[WHAT YOU WILL DO] Format every line of the rows below as a Markdown table with the columns Number and Line, numbering the lines consecutively and omitting any blank lines.

[DATA SHOWN]
* * *
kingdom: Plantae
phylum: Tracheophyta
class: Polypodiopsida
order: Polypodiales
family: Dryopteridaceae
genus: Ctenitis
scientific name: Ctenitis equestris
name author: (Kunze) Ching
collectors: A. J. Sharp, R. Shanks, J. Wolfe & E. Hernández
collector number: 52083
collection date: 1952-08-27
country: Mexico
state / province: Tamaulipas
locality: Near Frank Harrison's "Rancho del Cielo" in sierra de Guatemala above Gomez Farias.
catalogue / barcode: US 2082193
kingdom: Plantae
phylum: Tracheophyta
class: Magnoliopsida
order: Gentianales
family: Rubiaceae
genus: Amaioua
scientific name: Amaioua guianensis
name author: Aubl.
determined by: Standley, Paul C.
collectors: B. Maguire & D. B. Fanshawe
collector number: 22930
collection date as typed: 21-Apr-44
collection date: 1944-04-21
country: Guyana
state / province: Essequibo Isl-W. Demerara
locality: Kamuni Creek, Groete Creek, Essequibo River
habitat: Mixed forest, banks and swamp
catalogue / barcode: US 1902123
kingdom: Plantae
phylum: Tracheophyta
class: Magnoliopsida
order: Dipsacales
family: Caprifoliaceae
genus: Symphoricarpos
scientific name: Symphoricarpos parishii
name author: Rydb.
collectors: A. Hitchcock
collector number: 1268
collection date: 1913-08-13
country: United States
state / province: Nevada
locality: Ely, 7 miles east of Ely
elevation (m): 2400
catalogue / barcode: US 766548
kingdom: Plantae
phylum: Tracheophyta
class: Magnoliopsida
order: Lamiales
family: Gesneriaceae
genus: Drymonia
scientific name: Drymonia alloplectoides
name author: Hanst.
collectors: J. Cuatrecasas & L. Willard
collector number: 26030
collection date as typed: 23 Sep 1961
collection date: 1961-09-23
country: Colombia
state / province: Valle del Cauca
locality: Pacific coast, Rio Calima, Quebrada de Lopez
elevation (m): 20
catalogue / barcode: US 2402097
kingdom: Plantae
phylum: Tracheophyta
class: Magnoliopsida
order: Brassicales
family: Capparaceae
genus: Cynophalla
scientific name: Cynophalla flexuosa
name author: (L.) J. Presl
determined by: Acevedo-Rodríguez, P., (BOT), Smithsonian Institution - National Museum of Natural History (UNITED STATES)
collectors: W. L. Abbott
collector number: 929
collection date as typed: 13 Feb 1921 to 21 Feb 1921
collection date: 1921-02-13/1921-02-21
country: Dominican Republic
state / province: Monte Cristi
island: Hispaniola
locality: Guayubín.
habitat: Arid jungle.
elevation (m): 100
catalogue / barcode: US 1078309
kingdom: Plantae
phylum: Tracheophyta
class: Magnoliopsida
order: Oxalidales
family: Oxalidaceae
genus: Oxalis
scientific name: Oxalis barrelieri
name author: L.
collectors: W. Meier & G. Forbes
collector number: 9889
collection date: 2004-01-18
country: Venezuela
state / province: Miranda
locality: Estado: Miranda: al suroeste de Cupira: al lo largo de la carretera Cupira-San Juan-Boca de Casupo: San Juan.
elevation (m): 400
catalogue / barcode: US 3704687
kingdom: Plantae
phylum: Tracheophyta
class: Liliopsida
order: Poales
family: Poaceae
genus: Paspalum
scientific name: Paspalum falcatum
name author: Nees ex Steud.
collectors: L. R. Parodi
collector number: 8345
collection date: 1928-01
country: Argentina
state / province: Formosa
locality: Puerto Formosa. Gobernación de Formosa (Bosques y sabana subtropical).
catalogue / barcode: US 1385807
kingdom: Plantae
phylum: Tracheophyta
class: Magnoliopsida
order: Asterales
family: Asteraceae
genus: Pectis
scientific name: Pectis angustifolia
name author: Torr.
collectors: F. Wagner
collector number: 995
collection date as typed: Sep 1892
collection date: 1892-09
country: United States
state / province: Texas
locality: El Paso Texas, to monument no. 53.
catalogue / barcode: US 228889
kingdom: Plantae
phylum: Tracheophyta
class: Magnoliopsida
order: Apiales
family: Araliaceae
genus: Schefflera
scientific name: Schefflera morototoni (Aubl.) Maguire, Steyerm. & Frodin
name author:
* * *
[COMPLETE RESPONSE]
| Number | Line |
|---|---|
| 1 | kingdom: Plantae |
| 2 | phylum: Tracheophyta |
| 3 | class: Polypodiopsida |
| 4 | order: Polypodiales |
| 5 | family: Dryopteridaceae |
| 6 | genus: Ctenitis |
| 7 | scientific name: Ctenitis equestris |
| 8 | name author: (Kunze) Ching |
| 9 | collectors: A. J. Sharp, R. Shanks, J. Wolfe & E. Hernández |
| 10 | collector number: 52083 |
| 11 | collection date: 1952-08-27 |
| 12 | country: Mexico |
| 13 | state / province: Tamaulipas |
| 14 | locality: Near Frank Harrison's "Rancho del Cielo" in sierra de Guatemala above Gomez Farias. |
| 15 | catalogue / barcode: US 2082193 |
| 16 | kingdom: Plantae |
| 17 | phylum: Tracheophyta |
| 18 | class: Magnoliopsida |
| 19 | order: Gentianales |
| 20 | family: Rubiaceae |
| 21 | genus: Amaioua |
| 22 | scientific name: Amaioua guianensis |
| 23 | name author: Aubl. |
| 24 | determined by: Standley, Paul C. |
| 25 | collectors: B. Maguire & D. B. Fanshawe |
| 26 | collector number: 22930 |
| 27 | collection date as typed: 21-Apr-44 |
| 28 | collection date: 1944-04-21 |
| 29 | country: Guyana |
| 30 | state / province: Essequibo Isl-W. Demerara |
| 31 | locality: Kamuni Creek, Groete Creek, Essequibo River |
| 32 | habitat: Mixed forest, banks and swamp |
| 33 | catalogue / barcode: US 1902123 |
| 34 | kingdom: Plantae |
| 35 | phylum: Tracheophyta |
| 36 | class: Magnoliopsida |
| 37 | order: Dipsacales |
| 38 | family: Caprifoliaceae |
| 39 | genus: Symphoricarpos |
| 40 | scientific name: Symphoricarpos parishii |
| 41 | name author: Rydb. |
| 42 | collectors: A. Hitchcock |
| 43 | collector number: 1268 |
| 44 | collection date: 1913-08-13 |
| 45 | country: United States |
| 46 | state / province: Nevada |
| 47 | locality: Ely, 7 miles east of Ely |
| 48 | elevation (m): 2400 |
| 49 | catalogue / barcode: US 766548 |
| 50 | kingdom: Plantae |
| 51 | phylum: Tracheophyta |
| 52 | class: Magnoliopsida |
| 53 | order: Lamiales |
| 54 | family: Gesneriaceae |
| 55 | genus: Drymonia |
| 56 | scientific name: Drymonia alloplectoides |
| 57 | name author: Hanst. |
| 58 | collectors: J. Cuatrecasas & L. Willard |
| 59 | collector number: 26030 |
| 60 | collection date as typed: 23 Sep 1961 |
| 61 | collection date: 1961-09-23 |
| 62 | country: Colombia |
| 63 | state / province: Valle del Cauca |
| 64 | locality: Pacific coast, Rio Calima, Quebrada de Lopez |
| 65 | elevation (m): 20 |
| 66 | catalogue / barcode: US 2402097 |
| 67 | kingdom: Plantae |
| 68 | phylum: Tracheophyta |
| 69 | class: Magnoliopsida |
| 70 | order: Brassicales |
| 71 | family: Capparaceae |
| 72 | genus: Cynophalla |
| 73 | scientific name: Cynophalla flexuosa |
| 74 | name author: (L.) J. Presl |
| 75 | determined by: Acevedo-Rodríguez, P., (BOT), Smithsonian Institution - National Museum of Natural History (UNITED STATES) |
| 76 | collectors: W. L. Abbott |
| 77 | collector number: 929 |
| 78 | collection date as typed: 13 Feb 1921 to 21 Feb 1921 |
| 79 | collection date: 1921-02-13/1921-02-21 |
| 80 | country: Dominican Republic |
| 81 | state / province: Monte Cristi |
| 82 | island: Hispaniola |
| 83 | locality: Guayubín. |
| 84 | habitat: Arid jungle. |
| 85 | elevation (m): 100 |
| 86 | catalogue / barcode: US 1078309 |
| 87 | kingdom: Plantae |
| 88 | phylum: Tracheophyta |
| 89 | class: Magnoliopsida |
| 90 | order: Oxalidales |
| 91 | family: Oxalidaceae |
| 92 | genus: Oxalis |
| 93 | scientific name: Oxalis barrelieri |
| 94 | name author: L. |
| 95 | collectors: W. Meier & G. Forbes |
| 96 | collector number: 9889 |
| 97 | collection date: 2004-01-18 |
| 98 | country: Venezuela |
| 99 | state / province: Miranda |
| 100 | locality: Estado: Miranda: al suroeste de Cupira: al lo largo de la carretera Cupira-San Juan-Boca de Casupo: San Juan. |
| 101 | elevation (m): 400 |
| 102 | catalogue / barcode: US 3704687 |
| 103 | kingdom: Plantae |
| 104 | phylum: Tracheophyta |
| 105 | class: Liliopsida |
| 106 | order: Poales |
| 107 | family: Poaceae |
| 108 | genus: Paspalum |
| 109 | scientific name: Paspalum falcatum |
| 110 | name author: Nees ex Steud. |
| 111 | collectors: L. R. Parodi |
| 112 | collector number: 8345 |
| 113 | collection date: 1928-01 |
| 114 | country: Argentina |
| 115 | state / province: Formosa |
| 116 | locality: Puerto Formosa. Gobernación de Formosa (Bosques y sabana subtropical). |
| 117 | catalogue / barcode: US 1385807 |
| 118 | kingdom: Plantae |
| 119 | phylum: Tracheophyta |
| 120 | class: Magnoliopsida |
| 121 | order: Asterales |
| 122 | family: Asteraceae |
| 123 | genus: Pectis |
| 124 | scientific name: Pectis angustifolia |
| 125 | name author: Torr. |
| 126 | collectors: F. Wagner |
| 127 | collector number: 995 |
| 128 | collection date as typed: Sep 1892 |
| 129 | collection date: 1892-09 |
| 130 | country: United States |
| 131 | state / province: Texas |
| 132 | locality: El Paso Texas, to monument no. 53. |
| 133 | catalogue / barcode: US 228889 |
| 134 | kingdom: Plantae |
| 135 | phylum: Tracheophyta |
| 136 | class: Magnoliopsida |
| 137 | order: Apiales |
| 138 | family: Araliaceae |
| 139 | genus: Schefflera |
| 140 | scientific name: Schefflera morototoni (Aubl.) Maguire, Steyerm. & Frodin |
| 141 | name author: |